Вилы с хрустом уходили в сено, рвали его. Один швырок сена вдогон за другим летел на сани. Все смешано в нем: иван-чай, анис, зеленый бородач, земляничник, дожди и росы, ветры и зори… Не оттого ли в запахе сенца ноздри боцмана улавливают запах самого лета?

Привалов работал шумно, весело и уже через несколько минут водрузил свою меховую шапку на стожар. Раза два прямо со стожка боцман прыгал на сани и ногами уминал сено, растаскивал его, ровнял по всей площадке.

Порядочный воз навил. Очесал вилами бока, подобрал сенцо и за уздечку развернул лосей.

— Ну, ребята, вот и с грузом мы. Пудов, поди, по двенадцати достанется каждому. Трогаем… Ло!


Доярки на ферме пригорюнились: без сена сегодня оставили коров. И уже поругивали начальство совхоза. Вдруг кто-то из них глянул на угор и на белом снегу увидел зеленую копнищу.

— Сено везут!
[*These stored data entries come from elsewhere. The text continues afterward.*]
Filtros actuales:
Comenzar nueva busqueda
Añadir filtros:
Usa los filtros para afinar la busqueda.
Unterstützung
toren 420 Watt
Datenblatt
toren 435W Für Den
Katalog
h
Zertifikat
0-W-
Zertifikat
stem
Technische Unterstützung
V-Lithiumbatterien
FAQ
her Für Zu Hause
Сено-о-о!

Выбежали на голос доярки, приглядываются, кто же это им порадел?

— Вроде бы лоси?

— Лоси! Лоси! — ахнули доярки.

Привалов, не суетясь, с важным видом скидывал сено, а обрадованные доярки говорили:

— Спасибо, Макарыч! Выручил!

— Разве я? — довольным баском возражал боцман. — Лоси. Вот кому спасибо говорите. — И уж радовать так радовать: — Целый день буду возить.

ДОВЕРИЕ

Вообще-то, я был не очень уверен в этой встрече. Хотя, признаться, думал о ней. И даже приготовился: в карман спортивной куртки, перед тем как стать на лыжи, сунул несколько ломтей ржаного хлеба, густо посыпанного солью. Лоси любят соль, как любят и ржаной хлеб.
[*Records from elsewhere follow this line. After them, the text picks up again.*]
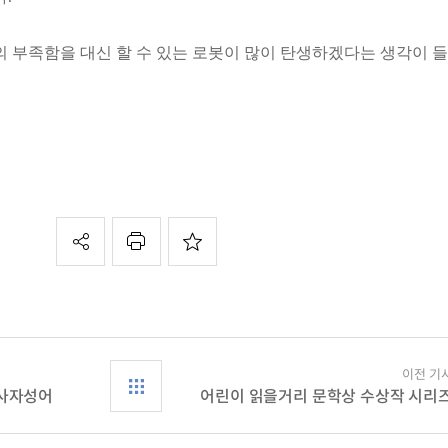
의 부족함을 대신 할 수 있는 로봇이 많이 탄생하겠다는 생각이 들
이전 기
 사자성어
어린이 읽을거리 문학상 수상작 시리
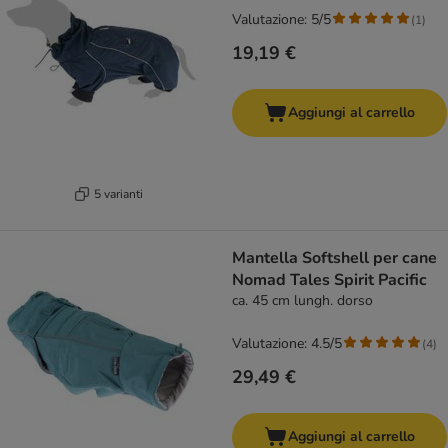
Valutazione: 5/5
(
1
)
19,19 €
Aggiungi al carrello
5 varianti
Mantella Softshell per cane
Nomad Tales Spirit Pacific
ca. 45 cm lungh. dorso
Valutazione: 4.5/5
(
4
)
29,49 €
Aggiungi al carrello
Кто-то из деревенских, ездивших на лыжах за еловыми шестами, рассказал мне, что дня три назад видел двух лосих с колокольцами на шее (стало быть, домашние, Журавкинской лосефермы), как они не спеша пересекли Зайцевское поле и спустились к речке Покше. И можно было верить: и левый, и правый берега тут густо обметали ивняки. А молодые ивняки — лакомый корм и лосей, и зайцев, и бобров.
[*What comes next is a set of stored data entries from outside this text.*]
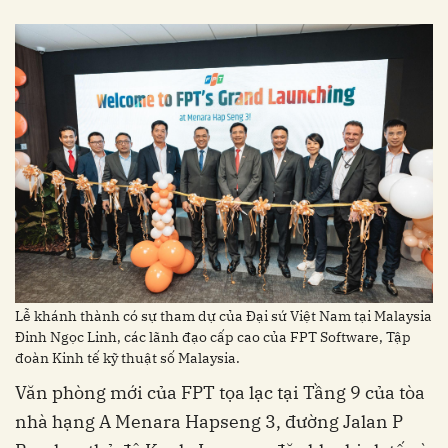
Lễ khánh thành có sự tham dự của Đại sứ Việt Nam tại Malaysia
Đinh Ngọc Linh, các lãnh đạo cấp cao của FPT Software, Tập
đoàn Kinh tế kỹ thuật số Malaysia.
nhà hạng A Menara Hapseng 3, đường Jalan P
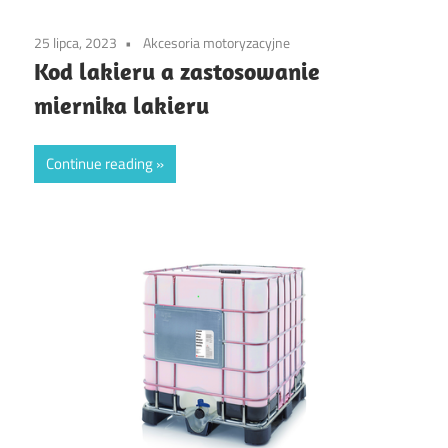
25 lipca, 2023
Akcesoria motoryzacyjne
Kod lakieru a zastosowanie
miernika lakieru
Continue reading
Проселком выехал к Зайцевскому полю и по изволоку целиной, где проламывая лыжами снег, а где уверенно держась и скользя (отвердела корка), скатился к покшинскому чернолесью. Тут заминка. Пришлось петлять меж ольхами, рябинами и черемухами, ломать стебли сухой крапивы, дягильника, чтобы спуститься к рыбацкой тропе, а потом и на реку. Реку уже до меня посетили лоси, зайцы, лисы — везде их следы.